§ **問題 1**:
抜粋文で、2回2死一塁から水野がタイムリー・ツーベースを打たれた相手は何番の誰か。

§ **抜粋文**:
########################################

両校とも無得点で迎えた2回、水野が1点を先制される。2死一塁から7番の小島一晃にタイムリー・ツーベースを打たれたのだ。
「本当なら見逃し三振に打ち取っていたはずなんだよ。2ストライク1ボールからアウトローにスライダーを投げて、よっしゃっ! って思ったら、ボールと判定されてさ、その次の球を打たれちゃったんだ」
絶対の自信を持っていた球をボールと判定されたことが、微妙に手元を狂わせたのかもしれない。8番の桑田が打席に入ると、簡単に2ストライクを取って、1球遊ぶつもりで投げたインハイヘの真っ直ぐ。それを水野は「外しきれなかった」と言う。三塁を守っていた江上には「くそボール」と見えた。その1球を、桑田は渾身の力で振り抜いた。
あんな打球は見たことがない
江上は、咄嗟に背後を振り返った。
「見たら、レフトの吉田(衡)がフェンスをよじのぼってる。桑田の打球はその上を越えていきました。ぼくの頭の上をあれほどの勢いと角度で飛んでいった打球は、それまで一度も見たことがありません」
念のため、江上は三塁ベースを回る桑田の足元を見ていた。ひょっとしたらと願う江上の目の前で、桑田はしっかりベースを踏み、ダイヤモンドを駆け抜けていった。
この回だけで計4失点。水野は、この時点で早くも負けを覚悟していた。

########################################

§ **データ一覧**:
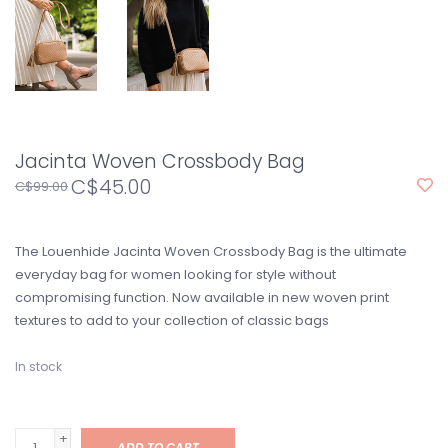
Jacinta Woven Crossbody Bag
C$45.00
C$99.00
The Louenhide Jacinta Woven Crossbody Bag is the ultimate
everyday bag for women looking for style without
compromising function. Now available in new woven print
textures to add to your collection of classic bags
In stock
+
ADD TO CART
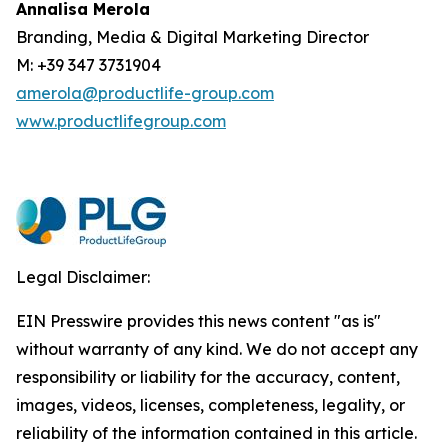
Annalisa Merola
Branding, Media & Digital Marketing Director
M: +39 347 3731904
amerola@productlife-group.com
www.productlifegroup.com
Legal Disclaimer:
EIN Presswire provides this news content "as is"
without warranty of any kind. We do not accept any
responsibility or liability for the accuracy, content,
images, videos, licenses, completeness, legality, or
reliability of the information contained in this article.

########################################

§ **問題 2**:
記録のうち「Annalisa Merola」を含む行から「responsibility or liability」を含む行までを、「warranty」を「guarantee」に置き換えて書き出せ。ほかは一切変えず、その範囲の行だけを示すこと。

§ **解答 1**:
7番の小島一晃。

§ **解答 2**:
Annalisa Merola
Branding, Media & Digital Marketing Director
M: +39 347 3731904
amerola@productlife-group.com
www.productlifegroup.com
Legal Disclaimer:
EIN Presswire provides this news content "as is"
without guarantee of any kind. We do not accept any
responsibility or liability for the accuracy, content,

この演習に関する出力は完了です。